Aux côtés du Rwanda et du Burundi, voisins de la RDC, on trouve la plaine de la rivière Ruzizi, qui se jette dans le lac Tanganyika. Le potentiel de production rizicole de cette longue étendue de terre est énorme, mais le secteur du riz fait face à d’importants défis, principalement en raison du manque de supervision gouvernementale et de services publics, parmi lesquels :

  • Un manque d’accès à des semences de bonne qualité, entraînant une faible production par hectare (1,5 à 2,5 t/ha).
  • Des difficultés dans la gestion de l’eau dans les rizières en raison de l’absence d’infrastructures hydro‑agricoles.
  • La rareté ou l’absence de machines de transformation du riz (décortiqueuses). Celles existantes sont anciennes et obsolètes. Elles produisent un riz de qualité trop faible pour être apprécié sur le marché. Les consommateur·rice·s préfèrent manger un riz importé vieux, sec et sans goût plutôt qu’un riz qui leur casse les dents.
  • Le riz local est méconnu sur un marché inondé de riz importé à bas prix d’Asie du Sud-Est.
  • Un paysage fragmenté composé de nombreuses petites coopératives (de nom seulement), trop petites pour être viables et étouffées par la concurrence, constitue un obstacle au développement des chaînes d’approvisionnement en riz local.

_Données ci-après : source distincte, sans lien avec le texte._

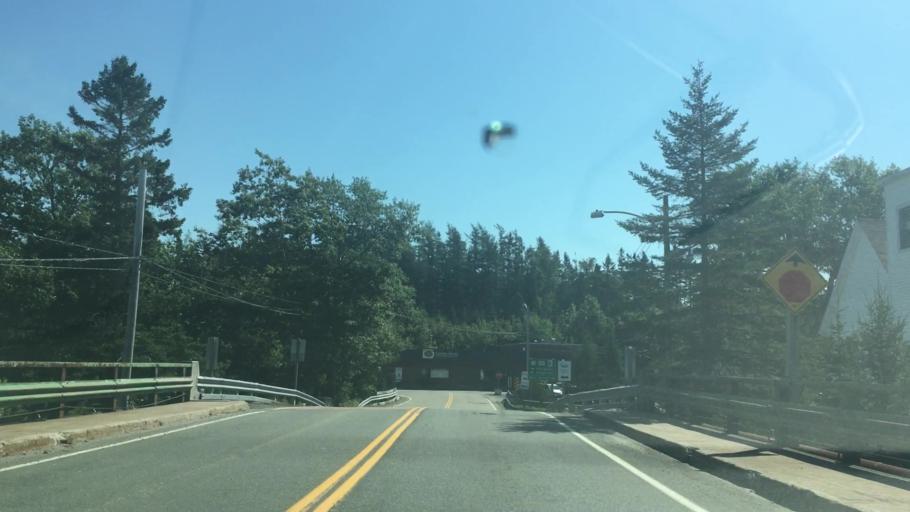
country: CA
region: Nova Scotia
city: Antigonish
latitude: 45.1431
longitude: -61.9838
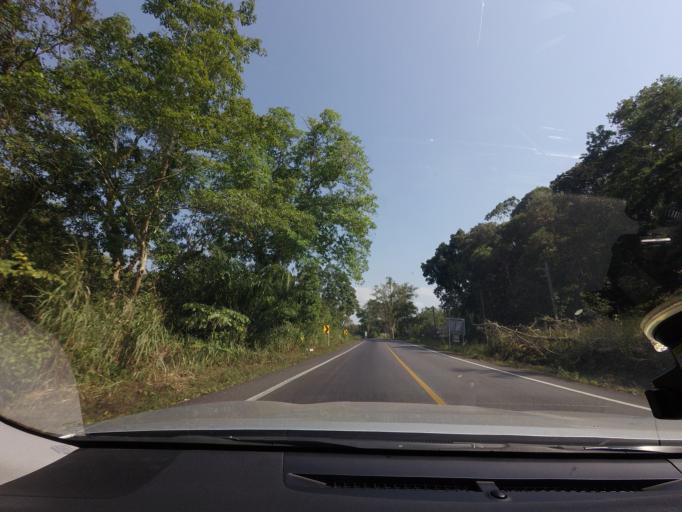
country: TH
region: Krabi
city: Plai Phraya
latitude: 8.5576
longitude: 98.7805
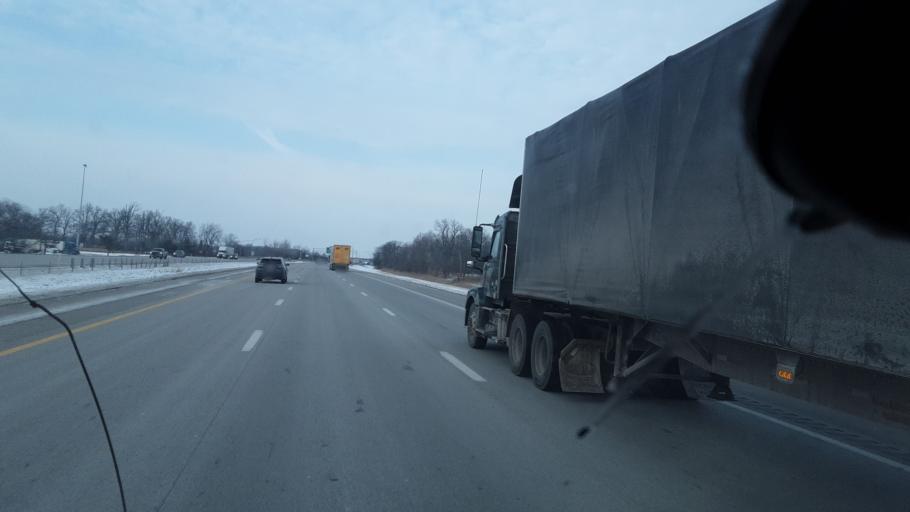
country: US
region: Ohio
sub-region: Wood County
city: Bowling Green
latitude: 41.3336
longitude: -83.6254
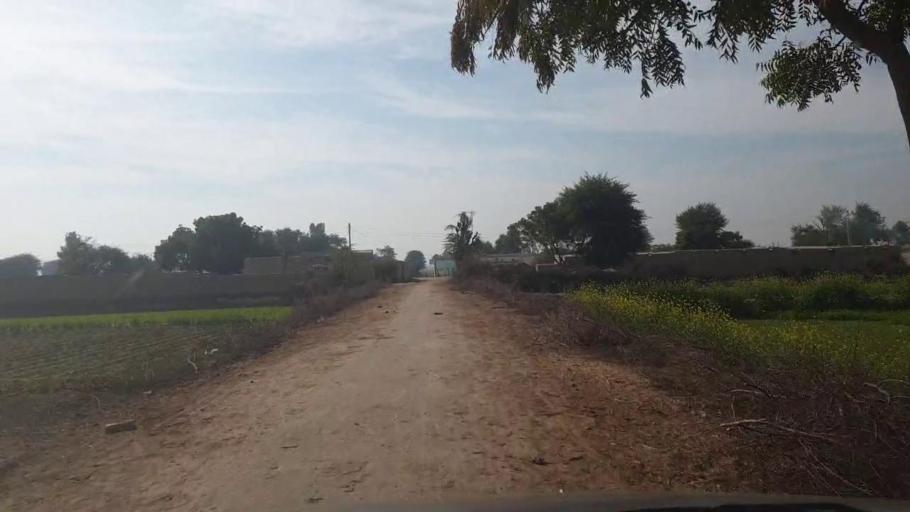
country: PK
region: Sindh
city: Shahpur Chakar
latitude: 26.1826
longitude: 68.5928
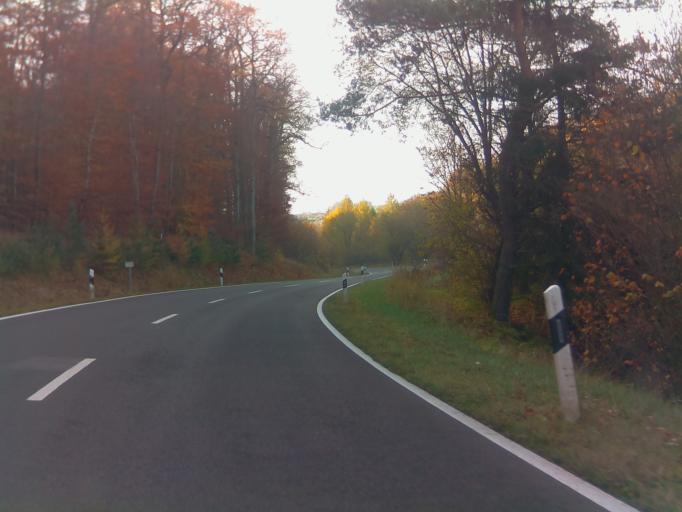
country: DE
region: Bavaria
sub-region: Regierungsbezirk Unterfranken
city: Burkardroth
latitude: 50.2503
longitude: 10.0171
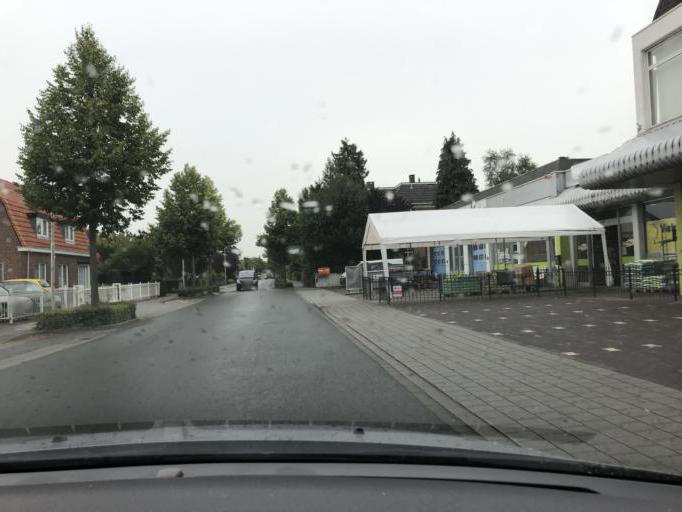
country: NL
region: Gelderland
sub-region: Berkelland
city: Eibergen
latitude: 52.0385
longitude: 6.6212
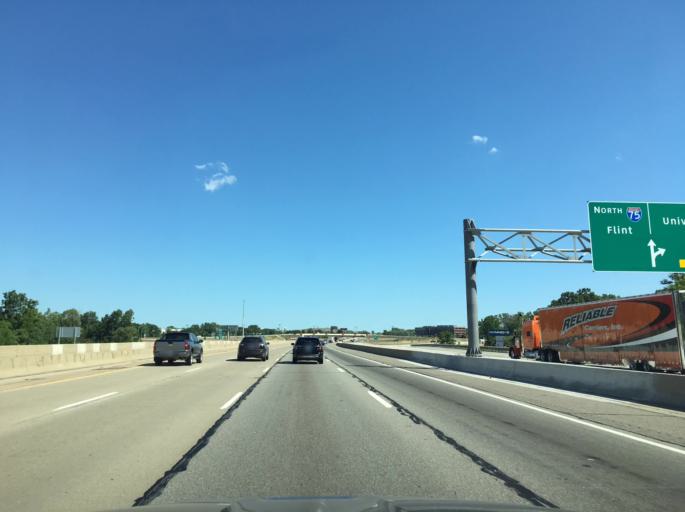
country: US
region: Michigan
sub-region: Oakland County
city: Auburn Hills
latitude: 42.6600
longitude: -83.2403
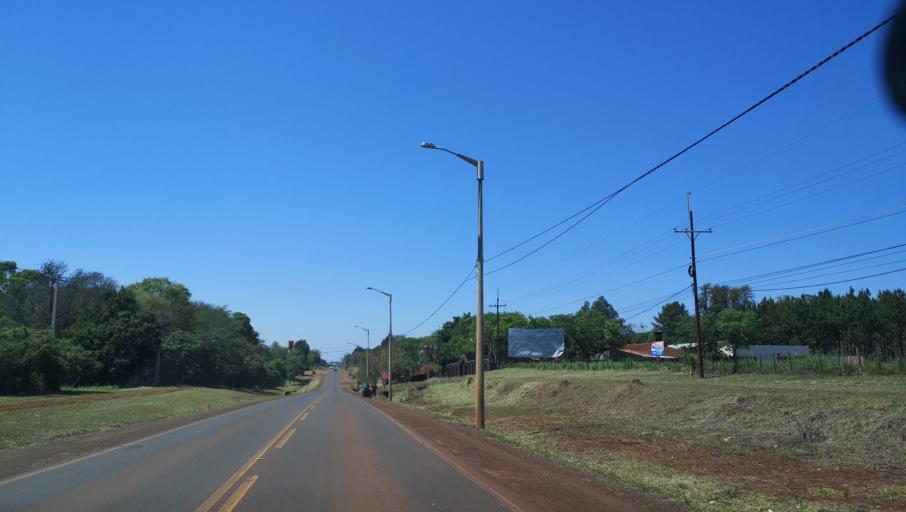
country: PY
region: Itapua
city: San Juan del Parana
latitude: -27.2752
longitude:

Depuis 2011, Rikolto promeut l’investissement agricole et la commercialisation du riz dans la région, mais le programme PICAGL a offert une opportunité exceptionnelle pour intensifier nos activités. PICAGL (Programme d’Intégration pour le Développement Agricole des Grands Lacs) est un projet ambitieux promu par le gouvernement congolais et financé par un prêt de la Banque mondiale. Le projet vise à augmenter la productivité agricole, créer des opportunités d’affaires et renforcer la résilience des systèmes alimentaires face aux crises en RDC. Il se concentre sur le développement de quatre chaînes de valeur agricole, dont celle du riz.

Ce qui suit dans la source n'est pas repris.